──────── Raw data

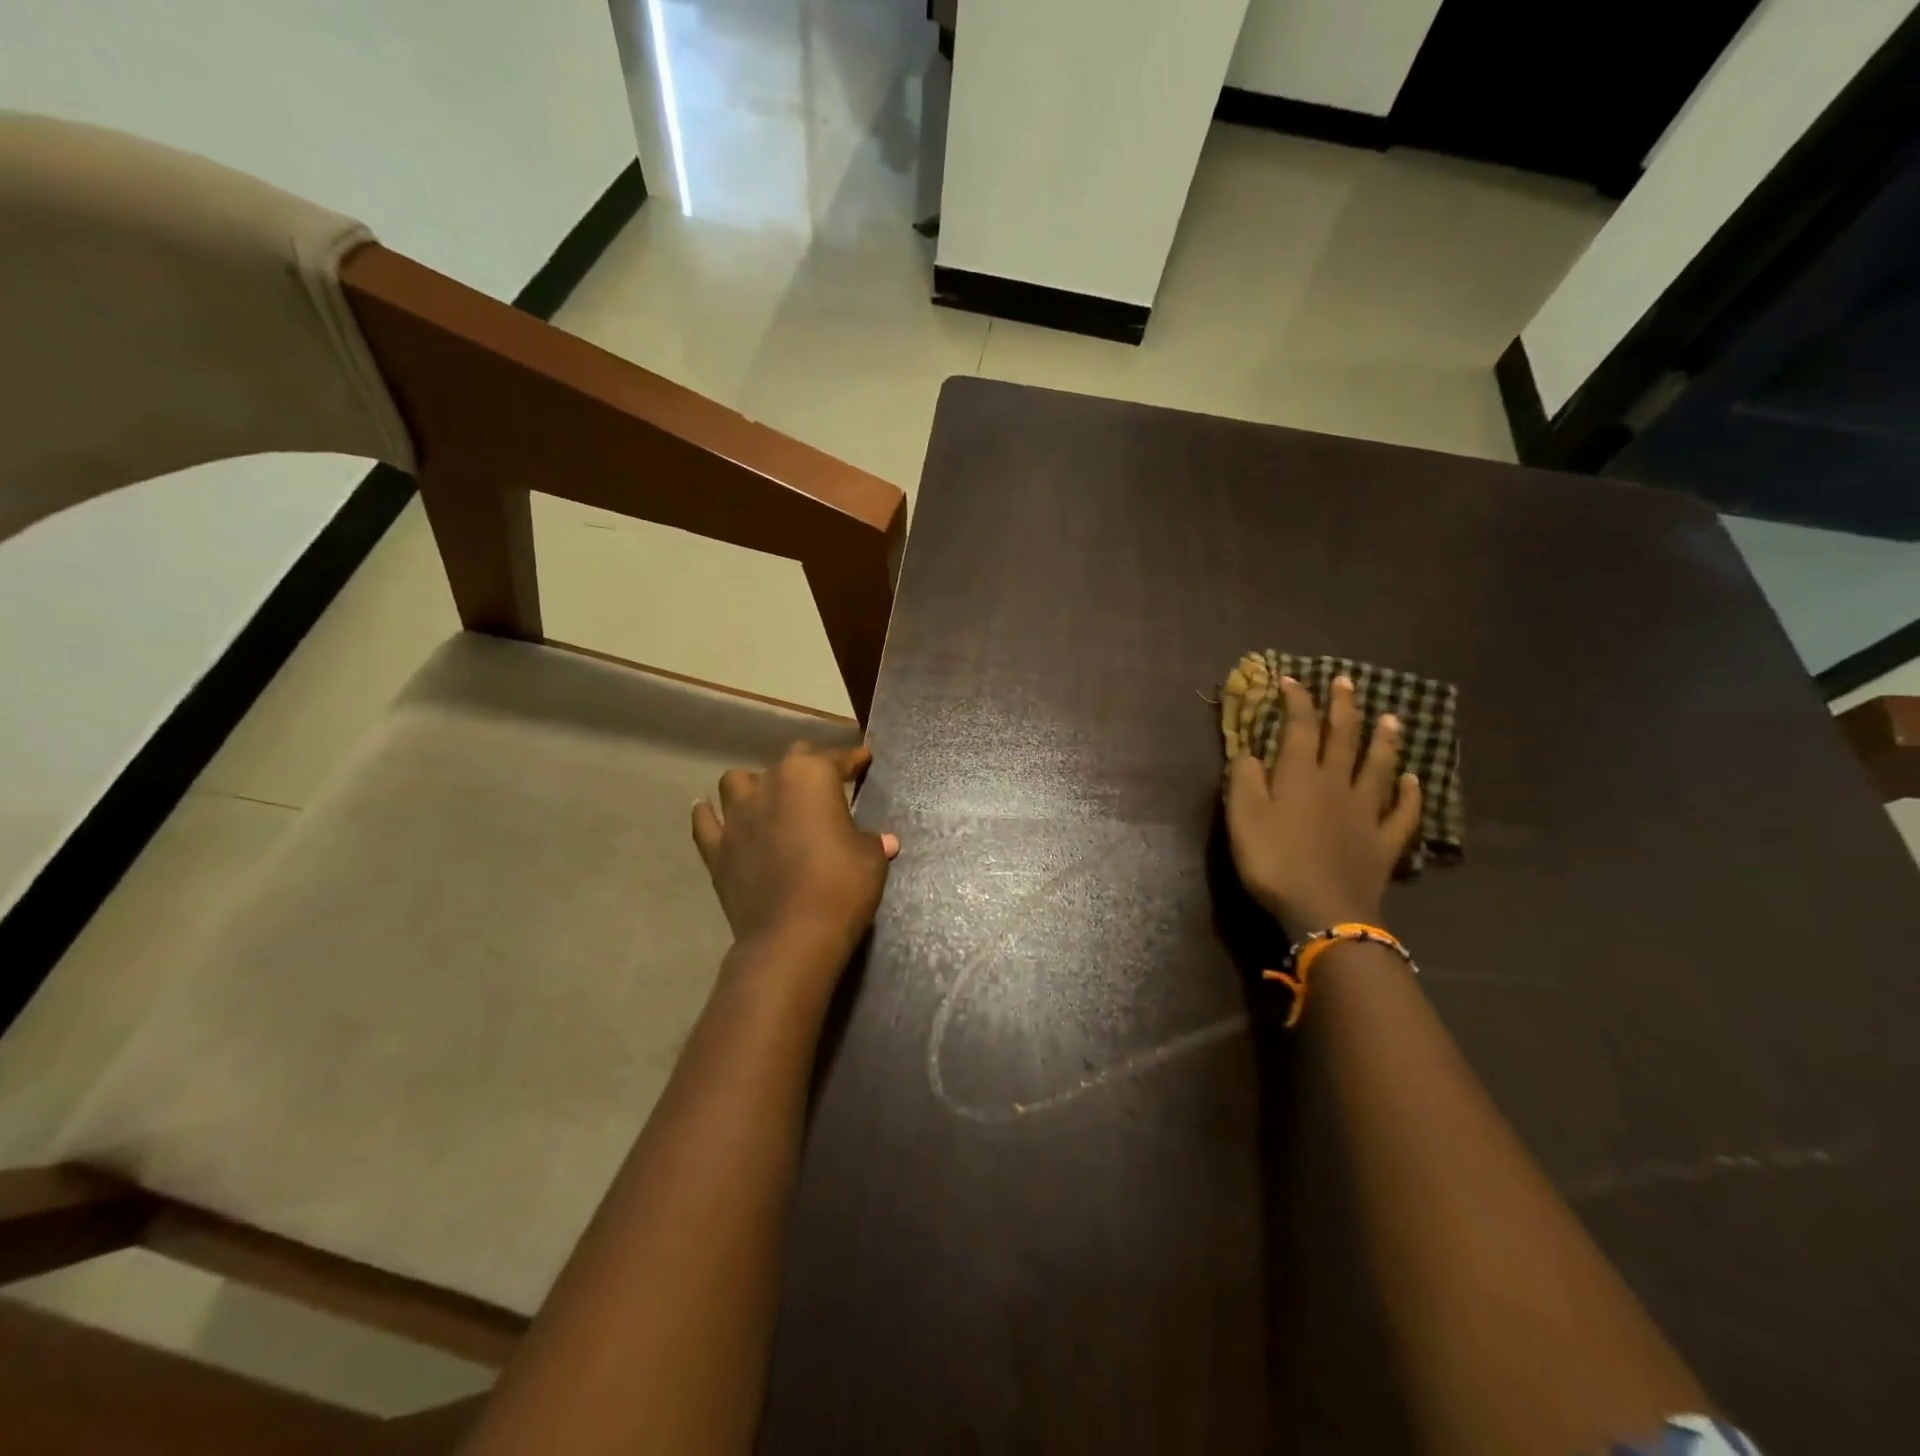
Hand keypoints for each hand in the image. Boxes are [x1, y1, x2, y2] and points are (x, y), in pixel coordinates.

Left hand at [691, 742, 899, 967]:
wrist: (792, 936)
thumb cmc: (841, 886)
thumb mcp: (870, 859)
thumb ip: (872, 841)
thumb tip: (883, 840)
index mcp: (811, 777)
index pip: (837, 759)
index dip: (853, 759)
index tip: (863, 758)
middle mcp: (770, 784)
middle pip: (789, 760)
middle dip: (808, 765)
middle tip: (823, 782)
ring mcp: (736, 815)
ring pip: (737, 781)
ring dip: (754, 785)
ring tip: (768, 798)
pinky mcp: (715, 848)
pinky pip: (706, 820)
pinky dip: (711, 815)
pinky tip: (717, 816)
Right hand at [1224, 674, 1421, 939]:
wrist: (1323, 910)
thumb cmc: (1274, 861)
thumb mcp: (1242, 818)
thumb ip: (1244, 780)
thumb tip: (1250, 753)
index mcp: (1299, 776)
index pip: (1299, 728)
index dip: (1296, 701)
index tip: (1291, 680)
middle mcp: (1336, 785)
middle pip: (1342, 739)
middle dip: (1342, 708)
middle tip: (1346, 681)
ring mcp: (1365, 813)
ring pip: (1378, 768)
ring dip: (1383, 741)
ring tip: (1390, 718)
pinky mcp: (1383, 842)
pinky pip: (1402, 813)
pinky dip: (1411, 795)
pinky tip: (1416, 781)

────────────────

## Assigned task
List every line above that contains the word "thumb".

## Output for this task
thumb cmc: (841, 886)
thumb mcp: (870, 859)
thumb ip: (872, 841)
thumb tip: (883, 840)
thumb cmc: (1274, 861)
thumb mcp: (1242, 818)
thumb ip: (1244, 780)
thumb tip: (1250, 753)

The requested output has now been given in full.